* _What the task asks_
Below are some records; copy each line in them that contains "demonstrates".
BEGIN The input
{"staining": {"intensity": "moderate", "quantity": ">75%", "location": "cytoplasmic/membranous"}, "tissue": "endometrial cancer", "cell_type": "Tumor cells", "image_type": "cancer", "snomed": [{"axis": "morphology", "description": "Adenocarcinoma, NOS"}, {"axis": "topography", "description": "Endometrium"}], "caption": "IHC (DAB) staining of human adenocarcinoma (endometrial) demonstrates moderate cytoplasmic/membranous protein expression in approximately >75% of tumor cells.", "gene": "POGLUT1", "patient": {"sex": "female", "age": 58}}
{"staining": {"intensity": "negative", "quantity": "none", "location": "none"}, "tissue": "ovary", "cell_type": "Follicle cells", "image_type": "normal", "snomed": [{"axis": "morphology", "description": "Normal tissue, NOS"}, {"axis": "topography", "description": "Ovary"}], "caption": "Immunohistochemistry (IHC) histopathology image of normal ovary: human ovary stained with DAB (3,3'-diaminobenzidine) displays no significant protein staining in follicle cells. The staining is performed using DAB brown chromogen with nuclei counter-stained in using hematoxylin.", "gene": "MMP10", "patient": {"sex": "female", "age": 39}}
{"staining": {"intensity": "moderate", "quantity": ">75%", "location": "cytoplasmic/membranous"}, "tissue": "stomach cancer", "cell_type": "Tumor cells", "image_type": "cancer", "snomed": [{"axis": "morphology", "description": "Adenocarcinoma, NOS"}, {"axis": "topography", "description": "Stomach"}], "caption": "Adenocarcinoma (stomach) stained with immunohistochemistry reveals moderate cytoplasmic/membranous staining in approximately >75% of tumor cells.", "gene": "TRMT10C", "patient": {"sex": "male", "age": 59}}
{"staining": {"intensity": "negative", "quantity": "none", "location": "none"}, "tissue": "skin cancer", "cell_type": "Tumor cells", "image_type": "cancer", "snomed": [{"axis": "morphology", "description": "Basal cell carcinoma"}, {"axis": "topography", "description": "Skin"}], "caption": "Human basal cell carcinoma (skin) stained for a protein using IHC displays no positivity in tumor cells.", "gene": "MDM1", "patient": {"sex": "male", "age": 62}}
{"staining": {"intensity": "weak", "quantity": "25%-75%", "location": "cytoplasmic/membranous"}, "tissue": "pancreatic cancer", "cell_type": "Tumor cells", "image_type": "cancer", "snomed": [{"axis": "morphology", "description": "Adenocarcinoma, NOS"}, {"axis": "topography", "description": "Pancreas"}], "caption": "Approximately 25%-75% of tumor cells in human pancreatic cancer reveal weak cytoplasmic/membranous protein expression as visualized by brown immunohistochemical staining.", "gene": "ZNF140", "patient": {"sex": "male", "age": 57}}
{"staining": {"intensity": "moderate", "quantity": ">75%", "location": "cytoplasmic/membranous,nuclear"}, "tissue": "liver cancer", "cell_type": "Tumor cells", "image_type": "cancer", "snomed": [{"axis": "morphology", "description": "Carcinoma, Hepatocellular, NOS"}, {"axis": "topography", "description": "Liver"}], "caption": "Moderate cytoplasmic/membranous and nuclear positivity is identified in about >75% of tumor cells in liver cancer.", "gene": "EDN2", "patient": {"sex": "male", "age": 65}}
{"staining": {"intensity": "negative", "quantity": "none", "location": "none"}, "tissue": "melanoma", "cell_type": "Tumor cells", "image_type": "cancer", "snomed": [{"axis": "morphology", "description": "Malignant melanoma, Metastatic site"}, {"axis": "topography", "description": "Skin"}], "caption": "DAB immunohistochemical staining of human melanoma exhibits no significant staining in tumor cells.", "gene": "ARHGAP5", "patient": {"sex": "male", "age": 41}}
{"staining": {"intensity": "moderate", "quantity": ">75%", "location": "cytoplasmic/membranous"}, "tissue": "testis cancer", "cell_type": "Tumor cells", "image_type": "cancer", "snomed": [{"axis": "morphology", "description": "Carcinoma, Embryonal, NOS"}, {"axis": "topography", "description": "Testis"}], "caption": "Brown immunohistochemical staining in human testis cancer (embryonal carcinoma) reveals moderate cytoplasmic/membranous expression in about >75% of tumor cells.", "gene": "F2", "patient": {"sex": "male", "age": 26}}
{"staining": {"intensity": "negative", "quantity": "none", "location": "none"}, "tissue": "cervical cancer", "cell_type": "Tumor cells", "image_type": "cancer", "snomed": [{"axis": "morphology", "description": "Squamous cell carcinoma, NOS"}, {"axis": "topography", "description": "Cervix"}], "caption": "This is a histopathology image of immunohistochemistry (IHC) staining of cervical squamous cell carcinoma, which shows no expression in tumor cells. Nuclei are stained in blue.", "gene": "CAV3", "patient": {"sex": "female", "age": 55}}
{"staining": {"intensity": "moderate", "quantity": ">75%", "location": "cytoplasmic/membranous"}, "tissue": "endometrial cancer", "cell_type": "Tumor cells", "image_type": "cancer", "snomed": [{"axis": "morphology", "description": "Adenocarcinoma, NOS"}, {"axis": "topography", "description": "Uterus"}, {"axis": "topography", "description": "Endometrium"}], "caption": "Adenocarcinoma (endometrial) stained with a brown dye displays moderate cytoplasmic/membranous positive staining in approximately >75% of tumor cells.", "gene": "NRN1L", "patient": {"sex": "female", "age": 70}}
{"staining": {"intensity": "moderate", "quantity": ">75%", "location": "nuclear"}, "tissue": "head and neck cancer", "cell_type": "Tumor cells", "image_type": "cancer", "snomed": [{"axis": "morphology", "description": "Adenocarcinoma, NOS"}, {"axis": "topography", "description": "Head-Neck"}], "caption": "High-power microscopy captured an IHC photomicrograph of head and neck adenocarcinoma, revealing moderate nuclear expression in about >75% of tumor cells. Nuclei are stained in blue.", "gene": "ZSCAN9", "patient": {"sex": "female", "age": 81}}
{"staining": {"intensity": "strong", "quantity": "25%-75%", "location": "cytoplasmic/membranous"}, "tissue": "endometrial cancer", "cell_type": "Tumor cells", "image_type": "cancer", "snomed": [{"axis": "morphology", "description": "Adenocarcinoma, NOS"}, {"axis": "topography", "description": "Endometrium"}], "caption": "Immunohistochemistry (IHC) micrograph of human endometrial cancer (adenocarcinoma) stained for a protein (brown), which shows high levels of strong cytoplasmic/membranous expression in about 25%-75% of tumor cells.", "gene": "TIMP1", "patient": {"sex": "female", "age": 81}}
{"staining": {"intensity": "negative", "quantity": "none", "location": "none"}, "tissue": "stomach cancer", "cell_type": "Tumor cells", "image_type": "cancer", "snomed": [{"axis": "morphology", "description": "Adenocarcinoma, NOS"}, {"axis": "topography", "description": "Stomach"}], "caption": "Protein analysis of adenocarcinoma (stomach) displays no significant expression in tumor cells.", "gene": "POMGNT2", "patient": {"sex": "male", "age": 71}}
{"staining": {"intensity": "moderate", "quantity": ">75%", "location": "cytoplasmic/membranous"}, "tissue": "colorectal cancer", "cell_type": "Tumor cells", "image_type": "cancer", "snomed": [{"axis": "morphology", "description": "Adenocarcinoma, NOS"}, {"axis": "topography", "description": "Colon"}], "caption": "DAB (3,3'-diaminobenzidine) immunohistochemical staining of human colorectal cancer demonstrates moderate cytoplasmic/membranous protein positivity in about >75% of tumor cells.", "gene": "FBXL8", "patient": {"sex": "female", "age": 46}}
END The input
* _Exercise result_
{"staining": {"intensity": "moderate", "quantity": ">75%", "location": "cytoplasmic/membranous"}, "tissue": "endometrial cancer", "cell_type": "Tumor cells", "image_type": "cancer", "snomed": [{"axis": "morphology", "description": "Adenocarcinoma, NOS"}, {"axis": "topography", "description": "Endometrium"}], "caption": "IHC (DAB) staining of human adenocarcinoma (endometrial) demonstrates moderate cytoplasmic/membranous protein expression in approximately >75% of tumor cells.", "gene": "POGLUT1", "patient": {"sex": "female", "age": 58}}
{"staining": {"intensity": "moderate", "quantity": ">75%", "location": "cytoplasmic/membranous"}, "tissue": "colorectal cancer", "cell_type": "Tumor cells", "image_type": "cancer", "snomed": [{"axis": "morphology", "description": "Adenocarcinoma, NOS"}, {"axis": "topography", "description": "Colon"}], "caption": "DAB (3,3'-diaminobenzidine) immunohistochemical staining of human colorectal cancer demonstrates moderate cytoplasmic/membranous protein positivity in about >75% of tumor cells.", "gene": "FBXL8", "patient": {"sex": "female", "age": 46}}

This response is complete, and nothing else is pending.